Un dimanche il y a quelques semaines. L’après-midi déjà bien entamé. Quelques tâches administratives à faire encore avant la fin du week-end ; e-banking, classement, mails, … Et étrangement, pas trop envie de m’y mettre.
Envie plutôt de créer quelque chose, de retrouver des sensations.
Avec une jolie scène en tête que je voulais mettre sur papier depuis que ma fille me l’avait fait vivre, mi-janvier. Je ressors mon matériel de peinture ; bloc de papier épais et granuleux, crayon, boîte d’aquarelles, pinceaux, papier brouillon. Avec ça, plutôt qu’un stylo et pour apporter encore plus de sensations, je ressors aussi l’encre de chine et la plume. Ça, ça faisait des années que je n’y avais pas touché et l’encre n’avait rien perdu de la profondeur de son noir. J’avais même l’impression que ce liquide avait épaissi. Une fois appliqué, impossible d’en retirer une molécule de pigment, même en frottant fort avec la gomme. Sur le papier, en y regardant de près, l’encre avait du volume. Fascinant! Pas le genre de choses qu’on expérimente avec le dessin vectoriel ou bitmap sur l’ordi.

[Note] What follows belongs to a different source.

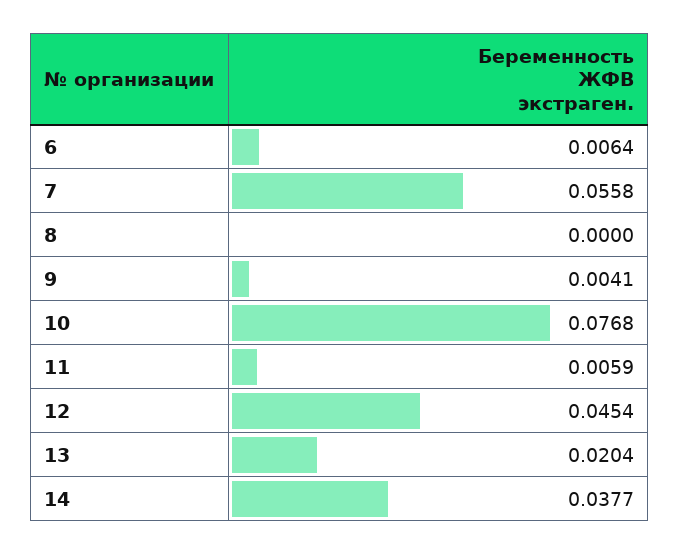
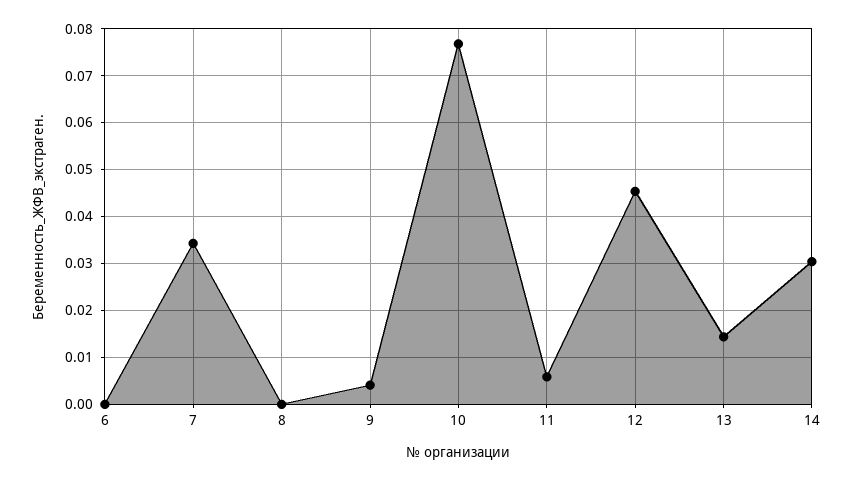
6: 0.0064 -> 0
7: 0.0558 -> 0.034
13: 0.0204 -> 0.014
14: 0.0377 -> 0.03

Pour ajouter à l’ambiance il fallait une bande originale à la hauteur et comme j’avais des chansons de Claude François qui me passaient dans la tête depuis plusieurs jours, eh bien… Alexandrie – Alexandra – hahhh! Etrange parfois ce qu’il faut pour soutenir le processus créatif. Eh oui, ne pas se prendre au sérieux et aller un peu vers l’absurde, ça libère des canaux dans l’esprit.